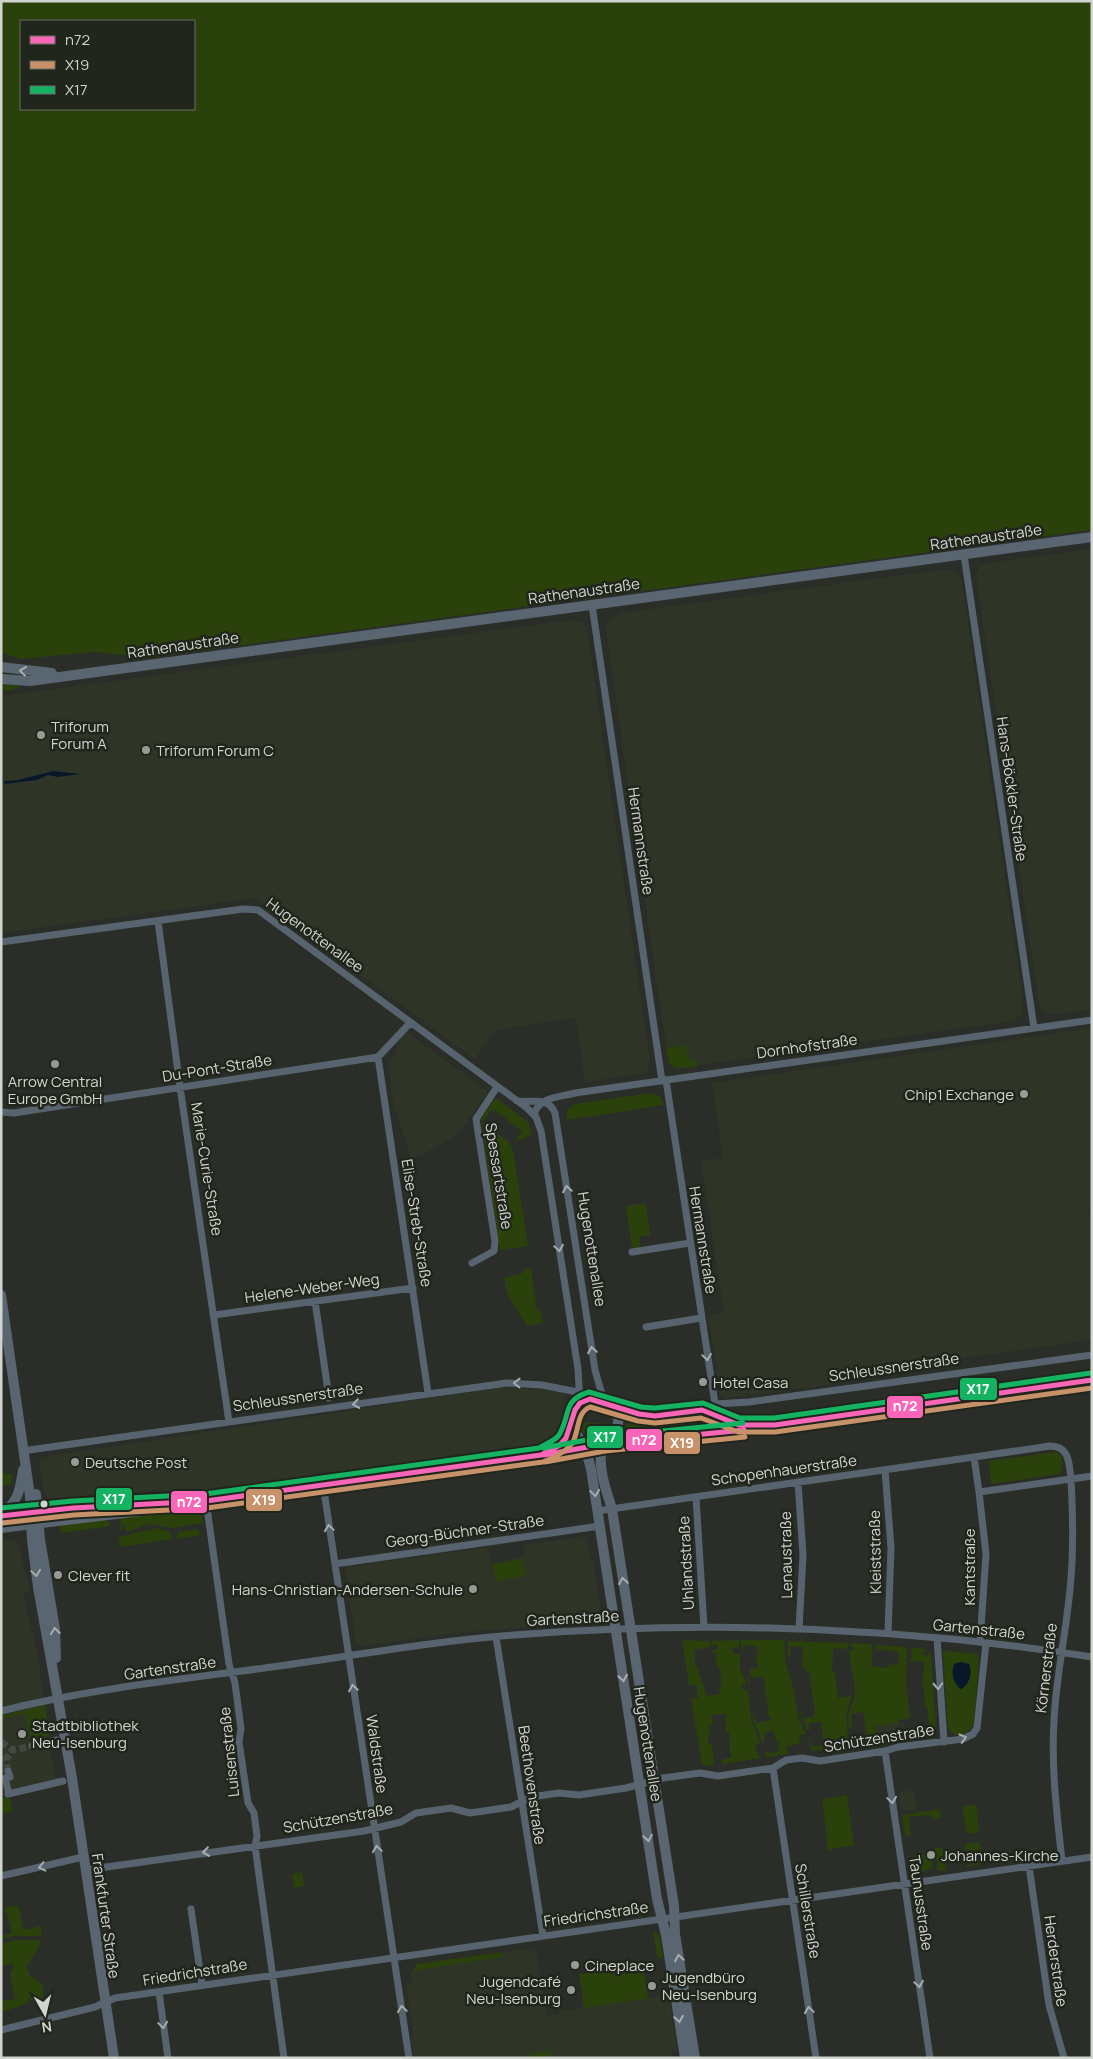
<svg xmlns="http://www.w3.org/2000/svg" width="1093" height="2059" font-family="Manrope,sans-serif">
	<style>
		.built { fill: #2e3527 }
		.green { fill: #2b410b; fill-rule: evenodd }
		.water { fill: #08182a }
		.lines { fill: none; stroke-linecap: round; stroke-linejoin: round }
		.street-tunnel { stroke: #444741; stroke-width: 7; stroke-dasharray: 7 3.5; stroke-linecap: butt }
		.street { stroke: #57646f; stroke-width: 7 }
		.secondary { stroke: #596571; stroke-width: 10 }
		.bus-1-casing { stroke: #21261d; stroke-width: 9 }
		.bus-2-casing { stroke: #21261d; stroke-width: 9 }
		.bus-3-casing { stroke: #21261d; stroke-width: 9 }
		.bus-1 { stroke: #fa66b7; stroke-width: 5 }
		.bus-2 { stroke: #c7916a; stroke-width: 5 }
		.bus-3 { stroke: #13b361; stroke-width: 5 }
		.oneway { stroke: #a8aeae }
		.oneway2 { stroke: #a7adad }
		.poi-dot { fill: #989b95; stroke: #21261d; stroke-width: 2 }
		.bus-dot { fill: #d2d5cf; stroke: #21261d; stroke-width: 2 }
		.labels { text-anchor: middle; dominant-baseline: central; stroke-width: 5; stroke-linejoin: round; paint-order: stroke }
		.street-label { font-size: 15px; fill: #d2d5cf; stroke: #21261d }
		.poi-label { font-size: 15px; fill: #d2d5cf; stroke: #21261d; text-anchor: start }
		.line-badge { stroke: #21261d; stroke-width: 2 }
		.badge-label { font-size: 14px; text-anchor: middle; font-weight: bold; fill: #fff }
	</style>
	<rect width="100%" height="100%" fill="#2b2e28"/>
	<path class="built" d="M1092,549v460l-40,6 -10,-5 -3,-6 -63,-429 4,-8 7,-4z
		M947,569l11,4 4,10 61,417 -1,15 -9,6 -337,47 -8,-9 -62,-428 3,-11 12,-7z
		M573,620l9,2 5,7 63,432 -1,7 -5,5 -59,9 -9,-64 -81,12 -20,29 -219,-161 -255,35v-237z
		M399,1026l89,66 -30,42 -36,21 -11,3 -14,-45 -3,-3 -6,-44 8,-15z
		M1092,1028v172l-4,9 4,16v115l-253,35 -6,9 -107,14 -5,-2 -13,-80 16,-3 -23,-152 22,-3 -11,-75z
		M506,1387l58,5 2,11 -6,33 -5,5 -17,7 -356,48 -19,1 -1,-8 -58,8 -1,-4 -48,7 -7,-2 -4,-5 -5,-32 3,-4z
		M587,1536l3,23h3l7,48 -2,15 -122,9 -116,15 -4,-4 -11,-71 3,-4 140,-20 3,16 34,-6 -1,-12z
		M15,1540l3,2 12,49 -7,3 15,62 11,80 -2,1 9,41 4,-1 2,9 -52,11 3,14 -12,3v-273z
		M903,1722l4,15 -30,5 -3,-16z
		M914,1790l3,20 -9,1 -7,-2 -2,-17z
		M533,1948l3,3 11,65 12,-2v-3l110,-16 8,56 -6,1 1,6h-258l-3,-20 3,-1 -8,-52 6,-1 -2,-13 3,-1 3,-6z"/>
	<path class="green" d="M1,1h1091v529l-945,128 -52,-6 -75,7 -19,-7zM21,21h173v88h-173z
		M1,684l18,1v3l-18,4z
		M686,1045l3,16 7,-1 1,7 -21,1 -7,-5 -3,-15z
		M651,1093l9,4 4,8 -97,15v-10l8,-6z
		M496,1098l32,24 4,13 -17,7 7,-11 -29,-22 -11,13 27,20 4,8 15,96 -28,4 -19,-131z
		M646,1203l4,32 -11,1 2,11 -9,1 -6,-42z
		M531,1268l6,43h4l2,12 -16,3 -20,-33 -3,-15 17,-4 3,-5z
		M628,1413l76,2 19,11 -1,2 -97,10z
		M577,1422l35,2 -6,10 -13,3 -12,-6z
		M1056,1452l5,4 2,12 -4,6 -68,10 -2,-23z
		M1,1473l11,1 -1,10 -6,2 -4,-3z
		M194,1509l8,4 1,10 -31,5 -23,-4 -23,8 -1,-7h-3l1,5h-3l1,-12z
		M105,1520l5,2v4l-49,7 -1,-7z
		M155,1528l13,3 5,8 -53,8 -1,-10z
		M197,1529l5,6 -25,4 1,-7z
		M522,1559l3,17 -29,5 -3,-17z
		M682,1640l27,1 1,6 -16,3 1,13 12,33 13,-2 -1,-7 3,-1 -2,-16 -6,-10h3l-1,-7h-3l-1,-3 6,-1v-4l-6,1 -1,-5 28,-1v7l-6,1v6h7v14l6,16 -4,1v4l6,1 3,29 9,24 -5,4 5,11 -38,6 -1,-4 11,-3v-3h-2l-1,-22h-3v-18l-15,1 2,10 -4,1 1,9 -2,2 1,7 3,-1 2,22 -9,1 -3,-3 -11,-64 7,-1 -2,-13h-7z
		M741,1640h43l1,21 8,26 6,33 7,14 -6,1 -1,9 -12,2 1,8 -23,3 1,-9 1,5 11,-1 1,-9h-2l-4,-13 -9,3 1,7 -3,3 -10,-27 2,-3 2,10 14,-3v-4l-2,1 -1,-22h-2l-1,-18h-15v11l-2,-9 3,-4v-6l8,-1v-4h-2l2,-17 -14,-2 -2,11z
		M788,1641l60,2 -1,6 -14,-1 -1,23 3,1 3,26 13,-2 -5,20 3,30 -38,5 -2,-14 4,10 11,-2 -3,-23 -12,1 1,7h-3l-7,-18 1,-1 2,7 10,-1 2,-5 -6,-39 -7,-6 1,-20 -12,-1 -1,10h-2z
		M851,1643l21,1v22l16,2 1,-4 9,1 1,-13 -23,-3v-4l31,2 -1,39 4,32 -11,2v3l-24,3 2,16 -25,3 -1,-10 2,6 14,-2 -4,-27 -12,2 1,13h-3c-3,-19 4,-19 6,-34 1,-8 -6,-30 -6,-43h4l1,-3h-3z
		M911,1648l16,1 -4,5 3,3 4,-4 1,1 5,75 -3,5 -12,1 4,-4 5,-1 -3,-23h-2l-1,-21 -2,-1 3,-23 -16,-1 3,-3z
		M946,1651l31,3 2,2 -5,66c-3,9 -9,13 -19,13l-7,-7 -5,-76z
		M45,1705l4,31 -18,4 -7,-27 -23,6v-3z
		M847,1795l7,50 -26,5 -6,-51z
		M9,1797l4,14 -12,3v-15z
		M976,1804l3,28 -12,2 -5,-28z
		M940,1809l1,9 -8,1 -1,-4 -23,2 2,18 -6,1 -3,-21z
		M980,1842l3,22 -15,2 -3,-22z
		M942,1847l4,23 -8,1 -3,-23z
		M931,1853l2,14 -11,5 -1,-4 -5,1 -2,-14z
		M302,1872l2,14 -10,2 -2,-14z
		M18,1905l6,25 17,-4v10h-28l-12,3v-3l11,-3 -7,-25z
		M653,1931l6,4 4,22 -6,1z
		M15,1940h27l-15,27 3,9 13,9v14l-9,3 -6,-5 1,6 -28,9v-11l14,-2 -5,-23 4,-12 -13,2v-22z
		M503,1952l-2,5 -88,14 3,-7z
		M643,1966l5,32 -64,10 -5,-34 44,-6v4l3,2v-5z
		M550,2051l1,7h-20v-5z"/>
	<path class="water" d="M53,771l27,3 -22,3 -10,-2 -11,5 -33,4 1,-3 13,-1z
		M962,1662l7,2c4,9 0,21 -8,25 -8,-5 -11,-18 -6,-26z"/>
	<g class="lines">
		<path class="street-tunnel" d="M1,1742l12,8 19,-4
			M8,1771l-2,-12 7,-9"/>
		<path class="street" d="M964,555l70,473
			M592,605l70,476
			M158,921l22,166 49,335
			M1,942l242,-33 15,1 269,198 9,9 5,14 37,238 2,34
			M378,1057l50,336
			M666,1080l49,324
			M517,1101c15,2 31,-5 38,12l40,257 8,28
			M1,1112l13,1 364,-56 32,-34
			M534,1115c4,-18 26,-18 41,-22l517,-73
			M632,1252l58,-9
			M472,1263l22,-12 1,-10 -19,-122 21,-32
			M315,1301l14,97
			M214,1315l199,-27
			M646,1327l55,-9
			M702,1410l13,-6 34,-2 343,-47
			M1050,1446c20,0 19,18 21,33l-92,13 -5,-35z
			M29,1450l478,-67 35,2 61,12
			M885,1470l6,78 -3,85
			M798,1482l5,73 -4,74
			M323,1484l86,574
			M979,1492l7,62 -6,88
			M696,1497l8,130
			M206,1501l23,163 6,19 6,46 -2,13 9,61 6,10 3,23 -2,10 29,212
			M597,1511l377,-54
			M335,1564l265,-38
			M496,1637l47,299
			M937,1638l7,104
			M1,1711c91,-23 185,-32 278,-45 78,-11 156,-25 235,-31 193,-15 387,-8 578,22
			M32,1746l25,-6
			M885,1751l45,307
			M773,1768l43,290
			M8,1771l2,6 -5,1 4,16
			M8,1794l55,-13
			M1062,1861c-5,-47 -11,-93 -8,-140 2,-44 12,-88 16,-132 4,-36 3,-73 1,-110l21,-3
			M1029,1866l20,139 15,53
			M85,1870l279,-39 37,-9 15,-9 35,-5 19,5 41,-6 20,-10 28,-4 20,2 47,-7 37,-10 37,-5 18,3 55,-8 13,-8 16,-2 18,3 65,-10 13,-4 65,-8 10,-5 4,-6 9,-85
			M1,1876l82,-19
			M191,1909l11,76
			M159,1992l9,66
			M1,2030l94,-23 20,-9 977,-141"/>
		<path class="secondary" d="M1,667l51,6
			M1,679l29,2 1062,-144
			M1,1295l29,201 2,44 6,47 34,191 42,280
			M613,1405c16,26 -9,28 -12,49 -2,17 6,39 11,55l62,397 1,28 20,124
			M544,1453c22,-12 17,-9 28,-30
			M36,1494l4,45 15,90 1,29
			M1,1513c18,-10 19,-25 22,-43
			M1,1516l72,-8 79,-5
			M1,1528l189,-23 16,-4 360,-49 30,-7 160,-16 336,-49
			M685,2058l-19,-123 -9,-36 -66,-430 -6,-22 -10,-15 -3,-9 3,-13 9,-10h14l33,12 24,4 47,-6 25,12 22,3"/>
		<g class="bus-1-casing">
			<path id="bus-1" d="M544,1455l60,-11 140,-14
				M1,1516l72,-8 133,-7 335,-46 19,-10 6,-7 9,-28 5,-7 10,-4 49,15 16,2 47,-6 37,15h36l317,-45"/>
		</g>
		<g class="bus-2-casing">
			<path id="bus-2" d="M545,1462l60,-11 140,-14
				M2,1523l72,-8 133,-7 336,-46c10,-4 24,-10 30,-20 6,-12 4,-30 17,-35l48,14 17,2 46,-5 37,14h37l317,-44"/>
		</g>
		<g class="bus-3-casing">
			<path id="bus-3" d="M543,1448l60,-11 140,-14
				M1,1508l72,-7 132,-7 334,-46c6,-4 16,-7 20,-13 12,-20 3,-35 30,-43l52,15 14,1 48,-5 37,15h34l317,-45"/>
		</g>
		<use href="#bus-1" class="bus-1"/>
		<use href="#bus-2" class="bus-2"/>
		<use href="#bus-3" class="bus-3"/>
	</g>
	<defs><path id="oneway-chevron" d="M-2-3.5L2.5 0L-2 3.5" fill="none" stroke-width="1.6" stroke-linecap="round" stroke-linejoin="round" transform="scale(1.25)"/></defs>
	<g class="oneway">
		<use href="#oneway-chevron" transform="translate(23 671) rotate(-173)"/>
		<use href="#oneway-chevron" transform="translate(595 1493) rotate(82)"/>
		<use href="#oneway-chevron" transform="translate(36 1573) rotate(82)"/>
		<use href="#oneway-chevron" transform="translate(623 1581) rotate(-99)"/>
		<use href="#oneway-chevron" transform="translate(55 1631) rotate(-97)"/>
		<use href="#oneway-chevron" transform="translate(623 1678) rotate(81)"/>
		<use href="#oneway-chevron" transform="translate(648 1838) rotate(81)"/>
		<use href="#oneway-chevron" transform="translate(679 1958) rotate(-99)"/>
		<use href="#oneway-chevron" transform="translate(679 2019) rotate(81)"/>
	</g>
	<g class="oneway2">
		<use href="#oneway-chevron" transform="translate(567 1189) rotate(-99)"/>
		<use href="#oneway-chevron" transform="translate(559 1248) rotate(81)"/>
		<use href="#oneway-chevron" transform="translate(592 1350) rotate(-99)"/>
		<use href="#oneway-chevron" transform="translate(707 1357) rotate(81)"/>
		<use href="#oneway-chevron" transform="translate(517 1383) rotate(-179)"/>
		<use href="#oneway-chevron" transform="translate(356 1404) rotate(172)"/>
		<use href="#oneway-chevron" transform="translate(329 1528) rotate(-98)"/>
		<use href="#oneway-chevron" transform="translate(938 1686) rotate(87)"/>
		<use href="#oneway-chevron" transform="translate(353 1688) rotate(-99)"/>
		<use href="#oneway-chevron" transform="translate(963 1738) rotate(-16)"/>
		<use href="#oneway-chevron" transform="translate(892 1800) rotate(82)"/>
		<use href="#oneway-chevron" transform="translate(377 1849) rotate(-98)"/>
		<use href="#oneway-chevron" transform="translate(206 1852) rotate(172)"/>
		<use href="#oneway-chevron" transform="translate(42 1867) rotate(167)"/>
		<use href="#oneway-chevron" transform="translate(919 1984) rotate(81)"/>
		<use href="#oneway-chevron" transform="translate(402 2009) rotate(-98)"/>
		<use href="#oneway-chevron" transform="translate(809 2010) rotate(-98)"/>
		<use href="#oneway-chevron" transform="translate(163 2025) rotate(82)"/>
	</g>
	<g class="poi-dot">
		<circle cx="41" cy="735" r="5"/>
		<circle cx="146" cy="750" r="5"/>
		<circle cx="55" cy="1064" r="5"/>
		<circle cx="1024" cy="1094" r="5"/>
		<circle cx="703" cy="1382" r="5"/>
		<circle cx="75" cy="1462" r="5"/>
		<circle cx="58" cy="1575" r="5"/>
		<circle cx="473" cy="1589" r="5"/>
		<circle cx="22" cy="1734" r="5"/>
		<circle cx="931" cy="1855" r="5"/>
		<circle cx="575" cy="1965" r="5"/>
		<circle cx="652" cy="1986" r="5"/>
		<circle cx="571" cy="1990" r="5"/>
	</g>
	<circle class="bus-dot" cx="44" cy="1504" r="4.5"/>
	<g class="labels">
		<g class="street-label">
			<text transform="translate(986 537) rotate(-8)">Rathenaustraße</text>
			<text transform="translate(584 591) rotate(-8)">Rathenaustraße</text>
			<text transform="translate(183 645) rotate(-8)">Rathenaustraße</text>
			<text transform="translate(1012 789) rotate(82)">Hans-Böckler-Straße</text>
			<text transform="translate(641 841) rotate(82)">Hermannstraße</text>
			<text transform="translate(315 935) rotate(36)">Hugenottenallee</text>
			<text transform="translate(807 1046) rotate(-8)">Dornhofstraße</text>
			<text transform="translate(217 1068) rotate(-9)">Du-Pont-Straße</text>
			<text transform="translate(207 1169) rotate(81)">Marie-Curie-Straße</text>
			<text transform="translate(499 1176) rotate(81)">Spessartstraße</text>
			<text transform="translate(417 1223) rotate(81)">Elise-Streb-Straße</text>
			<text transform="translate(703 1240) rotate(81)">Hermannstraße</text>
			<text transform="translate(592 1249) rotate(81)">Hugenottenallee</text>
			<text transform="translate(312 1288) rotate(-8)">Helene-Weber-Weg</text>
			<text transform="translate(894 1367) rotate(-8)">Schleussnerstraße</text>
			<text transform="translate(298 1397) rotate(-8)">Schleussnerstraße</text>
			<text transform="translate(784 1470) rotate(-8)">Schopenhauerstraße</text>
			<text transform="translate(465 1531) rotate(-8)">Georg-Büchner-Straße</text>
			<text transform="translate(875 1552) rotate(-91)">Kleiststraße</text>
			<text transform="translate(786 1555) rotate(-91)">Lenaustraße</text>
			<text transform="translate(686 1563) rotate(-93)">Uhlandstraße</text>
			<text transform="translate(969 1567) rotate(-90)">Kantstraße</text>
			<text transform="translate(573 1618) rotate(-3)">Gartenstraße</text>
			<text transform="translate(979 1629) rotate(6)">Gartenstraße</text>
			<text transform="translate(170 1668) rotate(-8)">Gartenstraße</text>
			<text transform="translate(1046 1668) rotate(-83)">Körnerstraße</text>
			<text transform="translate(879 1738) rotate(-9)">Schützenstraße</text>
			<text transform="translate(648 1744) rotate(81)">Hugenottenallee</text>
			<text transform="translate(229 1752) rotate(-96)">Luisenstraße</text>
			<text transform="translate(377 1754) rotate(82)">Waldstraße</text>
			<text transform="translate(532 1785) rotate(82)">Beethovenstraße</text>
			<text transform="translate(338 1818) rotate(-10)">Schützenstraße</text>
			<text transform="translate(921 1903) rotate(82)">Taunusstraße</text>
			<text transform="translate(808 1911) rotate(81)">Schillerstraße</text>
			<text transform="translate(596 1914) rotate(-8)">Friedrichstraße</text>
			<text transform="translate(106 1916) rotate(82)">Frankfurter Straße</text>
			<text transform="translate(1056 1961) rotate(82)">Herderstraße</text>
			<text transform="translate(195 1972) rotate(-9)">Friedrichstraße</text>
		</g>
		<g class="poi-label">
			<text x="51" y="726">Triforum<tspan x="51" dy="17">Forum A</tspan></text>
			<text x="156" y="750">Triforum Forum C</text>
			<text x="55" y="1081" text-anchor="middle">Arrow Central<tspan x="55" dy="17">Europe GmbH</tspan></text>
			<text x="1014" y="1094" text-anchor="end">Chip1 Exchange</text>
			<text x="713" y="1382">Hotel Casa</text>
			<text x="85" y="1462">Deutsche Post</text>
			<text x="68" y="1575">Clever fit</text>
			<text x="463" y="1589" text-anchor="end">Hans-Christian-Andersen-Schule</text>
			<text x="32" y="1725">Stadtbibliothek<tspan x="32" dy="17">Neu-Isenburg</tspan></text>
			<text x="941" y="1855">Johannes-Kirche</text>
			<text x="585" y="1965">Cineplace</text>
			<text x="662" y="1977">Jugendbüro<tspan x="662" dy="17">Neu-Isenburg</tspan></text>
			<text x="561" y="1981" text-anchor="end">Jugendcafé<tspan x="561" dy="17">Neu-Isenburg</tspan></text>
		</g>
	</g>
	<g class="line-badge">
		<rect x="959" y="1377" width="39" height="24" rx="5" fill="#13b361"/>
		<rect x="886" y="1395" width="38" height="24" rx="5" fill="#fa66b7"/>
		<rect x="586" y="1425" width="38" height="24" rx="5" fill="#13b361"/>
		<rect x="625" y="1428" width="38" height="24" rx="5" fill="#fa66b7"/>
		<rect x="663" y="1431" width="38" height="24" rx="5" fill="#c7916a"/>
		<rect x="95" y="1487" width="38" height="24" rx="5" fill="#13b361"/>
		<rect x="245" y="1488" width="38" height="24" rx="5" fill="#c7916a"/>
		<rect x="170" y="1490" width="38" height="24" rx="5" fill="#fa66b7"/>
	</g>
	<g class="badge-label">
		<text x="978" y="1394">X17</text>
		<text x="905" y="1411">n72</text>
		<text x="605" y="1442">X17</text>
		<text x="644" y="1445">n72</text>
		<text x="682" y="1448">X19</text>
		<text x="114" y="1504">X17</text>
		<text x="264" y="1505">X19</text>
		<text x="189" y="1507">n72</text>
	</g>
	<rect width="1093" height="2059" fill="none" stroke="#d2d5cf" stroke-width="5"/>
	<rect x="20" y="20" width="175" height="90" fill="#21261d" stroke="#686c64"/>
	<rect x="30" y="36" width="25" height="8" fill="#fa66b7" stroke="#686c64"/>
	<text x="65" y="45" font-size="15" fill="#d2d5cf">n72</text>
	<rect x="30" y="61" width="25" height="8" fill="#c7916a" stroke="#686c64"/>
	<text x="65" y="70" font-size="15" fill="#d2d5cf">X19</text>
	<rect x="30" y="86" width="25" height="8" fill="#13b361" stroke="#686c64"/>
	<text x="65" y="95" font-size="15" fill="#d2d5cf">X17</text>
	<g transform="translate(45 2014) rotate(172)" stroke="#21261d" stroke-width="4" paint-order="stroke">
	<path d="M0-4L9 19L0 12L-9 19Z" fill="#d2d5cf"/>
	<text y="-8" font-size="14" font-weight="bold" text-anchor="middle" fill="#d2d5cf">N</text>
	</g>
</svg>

• Task
Working from the entries above, filter out every line that lacks "tunnel" and copy what remains.

• Finished task
		.street-tunnel { stroke: #444741; stroke-width: 7; stroke-dasharray: 7 3.5; stroke-linecap: butt }
		<path class="street-tunnel" d="M1,1742l12,8 19,-4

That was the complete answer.